▶ **Texte de lecture**
______________________________

Mais les dernières décennies ont mis à mal les parents, notamment par le biais de la multiplication des réseaux sociaux qui publient massivement des images de « parents idéaux, admirables et accomplis » et qui prônent des climats de bienveillance et de pédagogie positive. Comme mentionné par Moïra Mikolajczak, professeure de psychologie à l’Université de Louvain-la-Neuve :”il faut arrêter de poster des photos parfaites car elles peuvent créer des situations de stress pour les autres parents”.

En lien avec la situation extraordinaire de confinement que nous venons de vivre, la notion de burn-out parental et les études scientifiques qui y sont liées ont inondé les médias et les réseaux sociaux. Et tant mieux !

La reconnaissance de l’existence de ce trouble, touchant de plus en plus de parents, est principalement due aux travaux de recherche colossaux réalisés par Isabelle Roskam et collaborateurs de l’Université de Louvain-la-Neuve. Selon les chiffres des chercheuses, la prévalence du burn-out parental serait de 5% et les personnes présentant un risque élevé de développer des symptômes caractéristiques du burn-out parental représenteraient 8% de la population générale.

Qu’est-ce que le burn-out parental ?

Il s’agit tout d’abord d’un trouble appartenant à la catégorie des pathologies liées au stress.

La présence d’un stress chronique va progressivement déséquilibrer la balance entre les « stresseurs » (facteurs de risque) que rencontrent les parents et les « ressources » (facteurs de protection) sur lesquelles ils peuvent s’appuyer. Dans la majorité des cas, le stress des parents est compensé par des moments agréables et positifs de parentalité.

______________________________

Contenu transcrit des pages:
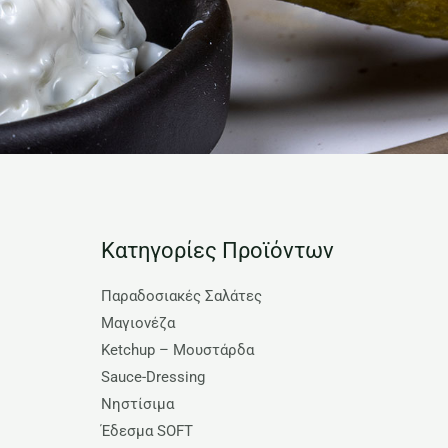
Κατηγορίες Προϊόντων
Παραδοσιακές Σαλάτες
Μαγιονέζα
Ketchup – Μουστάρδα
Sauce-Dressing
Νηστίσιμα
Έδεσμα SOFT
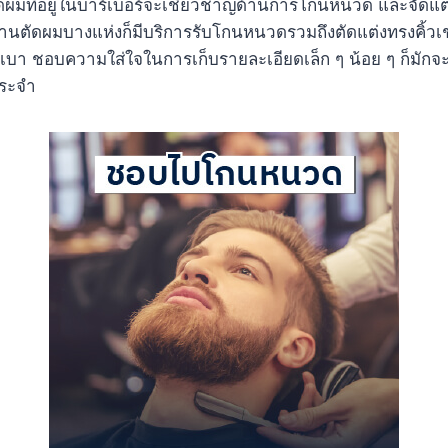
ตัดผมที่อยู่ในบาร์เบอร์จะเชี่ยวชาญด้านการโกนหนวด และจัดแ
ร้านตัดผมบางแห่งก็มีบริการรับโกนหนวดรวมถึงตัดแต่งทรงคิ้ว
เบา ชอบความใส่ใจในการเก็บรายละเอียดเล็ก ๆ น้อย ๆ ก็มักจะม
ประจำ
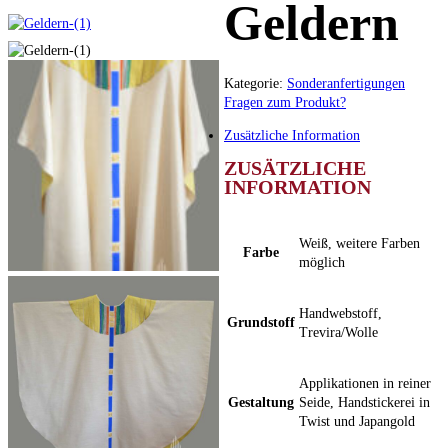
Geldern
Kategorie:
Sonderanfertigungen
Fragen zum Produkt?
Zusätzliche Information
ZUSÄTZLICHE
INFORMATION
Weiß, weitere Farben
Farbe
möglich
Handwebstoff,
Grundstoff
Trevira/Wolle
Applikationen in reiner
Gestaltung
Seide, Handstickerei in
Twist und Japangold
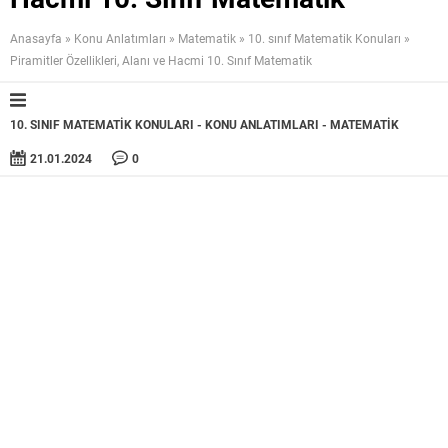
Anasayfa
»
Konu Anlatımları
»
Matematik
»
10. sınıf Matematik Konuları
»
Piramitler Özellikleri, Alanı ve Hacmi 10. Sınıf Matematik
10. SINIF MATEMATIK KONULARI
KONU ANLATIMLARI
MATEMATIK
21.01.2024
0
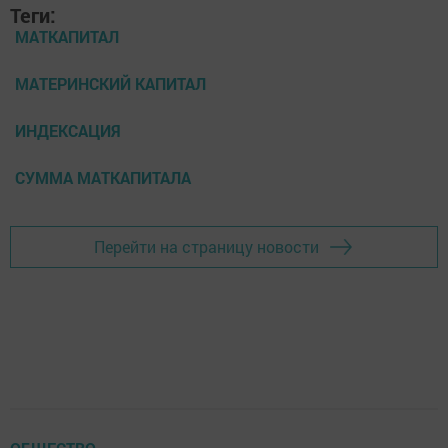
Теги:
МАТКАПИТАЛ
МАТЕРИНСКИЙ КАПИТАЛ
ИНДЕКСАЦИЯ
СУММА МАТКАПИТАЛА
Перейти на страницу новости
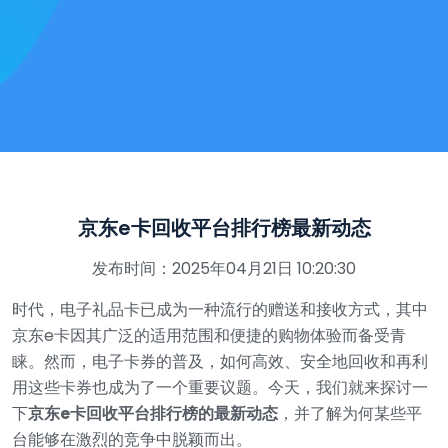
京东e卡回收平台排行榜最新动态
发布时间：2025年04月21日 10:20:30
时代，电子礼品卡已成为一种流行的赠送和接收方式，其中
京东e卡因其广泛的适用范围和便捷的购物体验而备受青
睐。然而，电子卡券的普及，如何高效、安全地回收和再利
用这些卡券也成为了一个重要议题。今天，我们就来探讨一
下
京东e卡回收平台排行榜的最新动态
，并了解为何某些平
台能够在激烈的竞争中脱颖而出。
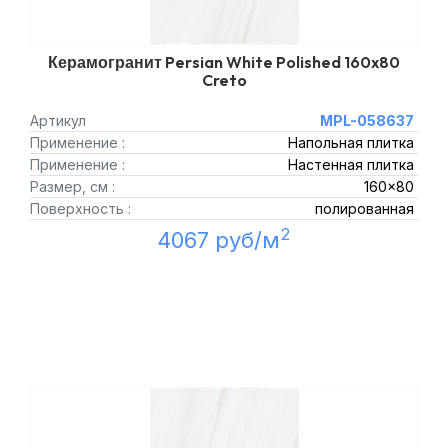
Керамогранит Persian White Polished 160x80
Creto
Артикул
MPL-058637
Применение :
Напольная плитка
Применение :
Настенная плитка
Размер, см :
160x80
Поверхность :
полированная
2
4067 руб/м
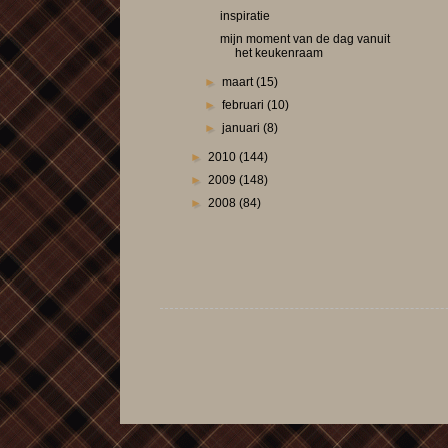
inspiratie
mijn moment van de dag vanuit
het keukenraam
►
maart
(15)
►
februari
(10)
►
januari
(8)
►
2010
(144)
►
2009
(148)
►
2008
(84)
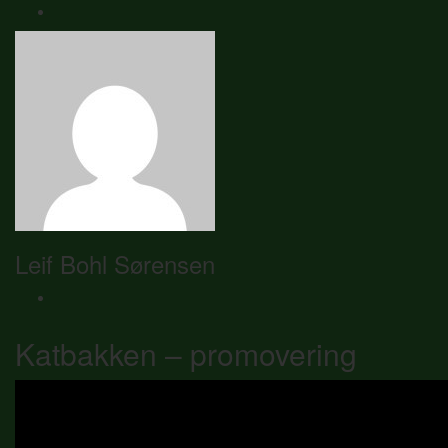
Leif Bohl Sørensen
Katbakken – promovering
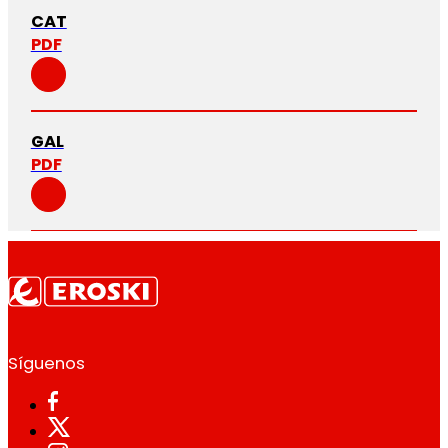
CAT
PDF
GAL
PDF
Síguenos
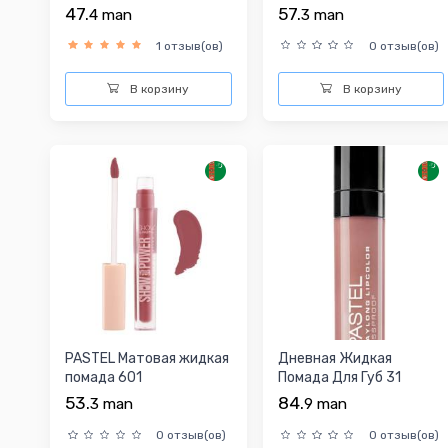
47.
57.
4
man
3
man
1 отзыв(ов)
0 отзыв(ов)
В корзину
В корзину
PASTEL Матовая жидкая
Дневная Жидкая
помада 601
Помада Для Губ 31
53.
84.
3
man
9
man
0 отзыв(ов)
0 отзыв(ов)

______________________________

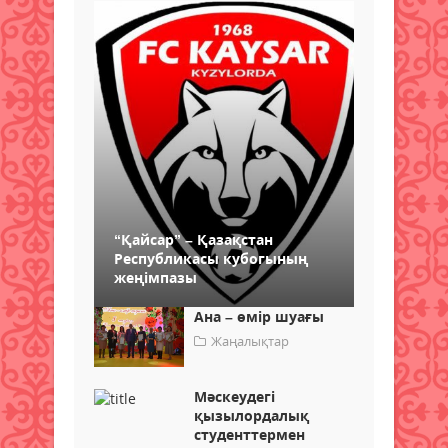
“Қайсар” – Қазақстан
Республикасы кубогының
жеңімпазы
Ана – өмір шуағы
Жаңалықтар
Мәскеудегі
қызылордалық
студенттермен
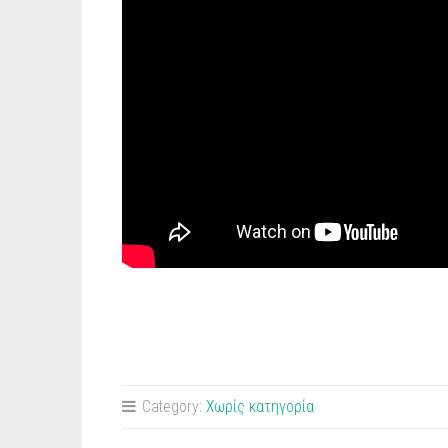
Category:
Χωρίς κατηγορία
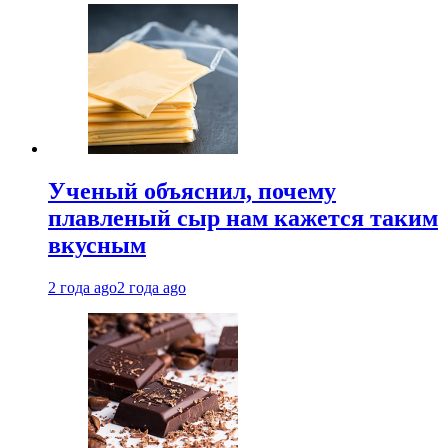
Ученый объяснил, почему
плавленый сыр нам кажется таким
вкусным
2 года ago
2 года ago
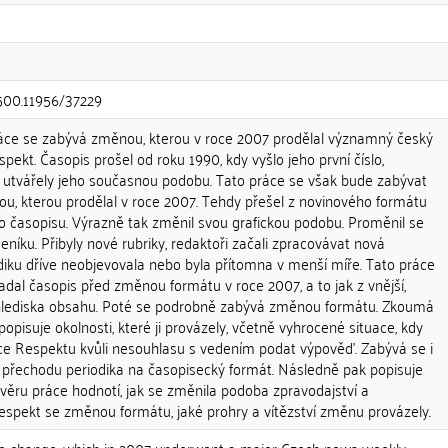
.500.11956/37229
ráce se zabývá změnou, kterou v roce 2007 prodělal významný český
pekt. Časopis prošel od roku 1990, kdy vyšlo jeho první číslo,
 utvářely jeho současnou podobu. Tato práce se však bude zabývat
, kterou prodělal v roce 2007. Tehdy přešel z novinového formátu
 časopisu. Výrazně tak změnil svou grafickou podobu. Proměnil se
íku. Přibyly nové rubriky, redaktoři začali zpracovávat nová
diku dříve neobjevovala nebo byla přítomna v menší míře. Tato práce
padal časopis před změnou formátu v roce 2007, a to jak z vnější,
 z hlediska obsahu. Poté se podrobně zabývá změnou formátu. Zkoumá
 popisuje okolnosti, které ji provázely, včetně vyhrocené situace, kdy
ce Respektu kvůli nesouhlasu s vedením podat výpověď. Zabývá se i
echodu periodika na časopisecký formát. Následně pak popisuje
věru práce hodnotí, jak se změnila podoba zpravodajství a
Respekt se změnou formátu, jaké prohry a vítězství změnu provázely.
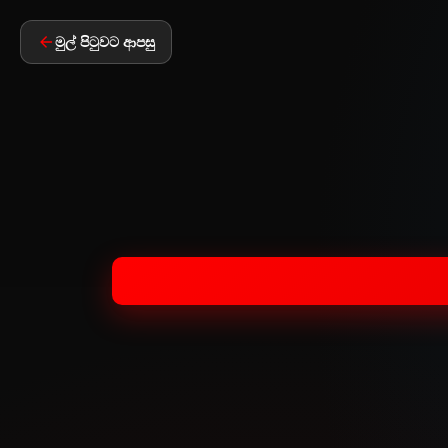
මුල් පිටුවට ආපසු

______________________________

▶ **Consigne A**
D'après le texte sur le burn-out parental, quelle serait la prévalence du burn-out parental selon les chiffres des chercheuses ?
▶ **Consigne B**
Relevez tous les adjectifs que le texte sur le burn-out parental emploie pour qualifier les parents montrés dans les images publiées par les réseaux sociaux.
Les données ne jouent aucun rôle dans ce travail.

▶ **Réponse rédigée A**
Elle serait de 5 %.

▶ **Réponse rédigée B**
idéaux, admirables, accomplis